Dyeing Preparation

Dyeing Preparation Process

What preparation is needed before dyeing cotton? 


Preparation of cotton fibers, yarns, and fabrics to undergo dyeing and finishing processes is critical because many problems that appear later can be traced back to inadequate preparation.



Dyeing Preparation Steps


Mercerized Cotton Skeins




Whatever the substrate—a fiber, a yarn, a fabric, or an entire garment—the first step of preparation is scouring to remove unwanted impurities. Scouring also improves absorbency and ensures that the cotton is uniformly clean.


Regardless of the substrate, whether it is a fiber, a yarn, fabric, or an entire garment—the first step of preparation is to scour or remove unwanted impurities. Scouring improves absorbency and ensures that the cotton is uniformly clean.



Identifying Impurities

Before you begin to scour, it is important to know what type of impurity the substrate contains and how much is present. You can learn this by:


  • Laboratory testing
  • Visual inspection
  • Past experience
  • Communication with your suppliers


Once impurities have been identified, you need to carefully consider the most efficient way to remove them based on the machine’s capabilities.



Scouring Recipe

What makes up a scouring recipe for cotton? It typically includes an alkali such as soda ash or caustic soda. This alkali swells the cotton and breaks up the moats, part of the cottonseed still in the fiber.


A scouring recipe also includes a chelating agent which ties up the metals such as iron and calcium which can come from a number of sources such as the cotton, the water, or even the machine. Included in this mix is a surfactant which is essentially a soap. A surfactant improves the penetration of the chemistry into the fiber. Surfactants help remove the impurities and prevent redepositing.




Bleaching produces a uniform white base, so that light or bright colors can be achieved. Various chemicals can produce the whiteness achieved by bleaching, but the most commonly used is hydrogen peroxide. Peroxide bleaching offers a distinct advantage by obtaining good whiteness and is both economical and flexible to use.


Peroxide bleaching requires other chemistry to properly execute the desired reaction. In addition to the hydrogen peroxide, a typical bleach bath contains an alkali that provides the proper pH and activates the peroxide. A stabilizer controls that activation, a sequestrant ties up metals which could accelerate the chemical reaction and weaken the fiber. A surfactant wets out the fiber and emulsifies impurities. With bleaching, it is critical that time, temperature, and pH chemistry are controlled to obtain the most efficient white and cause the least amount of damage to the fiber.




Mercerization changes the physical structure, appearance, and properties of the cotton fiber. With mercerization, the substrate is exposed to a concentrated solution of caustic soda, usually under tension on a tenter frame. Mercerization changes the cotton fiber’s cross-sectional shape and morphology.

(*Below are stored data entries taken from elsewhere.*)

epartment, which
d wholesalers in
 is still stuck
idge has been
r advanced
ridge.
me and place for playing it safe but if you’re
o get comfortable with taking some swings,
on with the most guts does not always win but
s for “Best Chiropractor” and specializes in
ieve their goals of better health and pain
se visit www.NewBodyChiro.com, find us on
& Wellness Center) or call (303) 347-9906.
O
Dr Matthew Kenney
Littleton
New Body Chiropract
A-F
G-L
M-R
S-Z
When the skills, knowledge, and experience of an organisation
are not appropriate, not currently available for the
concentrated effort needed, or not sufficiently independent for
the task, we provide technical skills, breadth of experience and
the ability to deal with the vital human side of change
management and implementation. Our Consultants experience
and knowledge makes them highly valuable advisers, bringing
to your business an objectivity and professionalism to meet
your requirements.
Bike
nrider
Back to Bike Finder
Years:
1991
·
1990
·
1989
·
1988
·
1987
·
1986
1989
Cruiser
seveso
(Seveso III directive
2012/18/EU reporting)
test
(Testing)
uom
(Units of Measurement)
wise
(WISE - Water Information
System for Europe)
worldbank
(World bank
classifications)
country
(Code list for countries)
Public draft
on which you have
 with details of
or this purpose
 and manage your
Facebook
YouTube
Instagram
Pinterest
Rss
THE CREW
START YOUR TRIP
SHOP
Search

As it is mercerized, the cotton fiber changes from a kidney bean shape to a rounder shape. The caustic soda causes the cellulosic fiber to swell. As a result, the fiber becomes more open or amorphous rather than crystalline. This enables the fiber to take up more dye which makes mercerization useful when you have issues with colorfastness or you have a large amount of immature fiber.

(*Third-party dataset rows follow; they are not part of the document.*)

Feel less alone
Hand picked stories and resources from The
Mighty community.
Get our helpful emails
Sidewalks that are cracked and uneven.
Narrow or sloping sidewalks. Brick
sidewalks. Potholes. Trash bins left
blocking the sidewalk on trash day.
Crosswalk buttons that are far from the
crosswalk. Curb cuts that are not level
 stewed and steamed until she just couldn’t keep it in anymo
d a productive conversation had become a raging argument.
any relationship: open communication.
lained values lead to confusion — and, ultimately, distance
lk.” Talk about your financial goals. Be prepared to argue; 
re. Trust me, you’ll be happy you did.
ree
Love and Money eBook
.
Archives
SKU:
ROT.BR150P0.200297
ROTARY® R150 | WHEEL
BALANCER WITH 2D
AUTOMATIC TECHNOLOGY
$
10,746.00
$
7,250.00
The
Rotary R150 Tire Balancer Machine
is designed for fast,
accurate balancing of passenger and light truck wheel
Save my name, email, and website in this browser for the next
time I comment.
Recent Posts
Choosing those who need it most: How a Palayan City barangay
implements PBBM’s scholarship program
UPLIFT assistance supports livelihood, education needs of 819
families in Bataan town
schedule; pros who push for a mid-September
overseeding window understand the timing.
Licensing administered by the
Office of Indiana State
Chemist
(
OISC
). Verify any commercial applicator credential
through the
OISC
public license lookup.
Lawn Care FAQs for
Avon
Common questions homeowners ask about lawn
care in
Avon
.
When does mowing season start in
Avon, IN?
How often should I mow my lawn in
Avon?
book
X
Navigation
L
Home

The above image shows the cross-sectional view of an unmercerized cotton fiber on the left and a mercerized cotton fiber on the right.  Not only is mercerized fiber more receptive to dye, but the fabric is also stronger and displays a smoother appearance. Because the shape of the fiber has changed, the fabric reflects light more readily and if mercerized under tension, the fabric has more luster.



Rinsing & Neutralizing

The final step in the preparation of any substrate is rinsing and neutralizing any chemistry that has been used. To ensure that the fiber is clean, the solubilized matter created during scouring must be removed. The final pH of the substrate must be neutral. You accomplish this by removing any residual alkalinity that remains after either scouring, mercerizing, or bleaching. If the material has been bleached, peroxide must be removed. A properly prepared substrate can help ensure that the dyes or finishes to be applied later are uniform. Processes or procedures may vary but how they occur must be carefully controlled in order to perform a consistent preparation step. You can regularly conduct standardized tests to measure pH, total alkalinity, absorbency, barium number, and the whiteness index. Document all processes carefully and investigate and isolate any variations in the results so corrections may be made.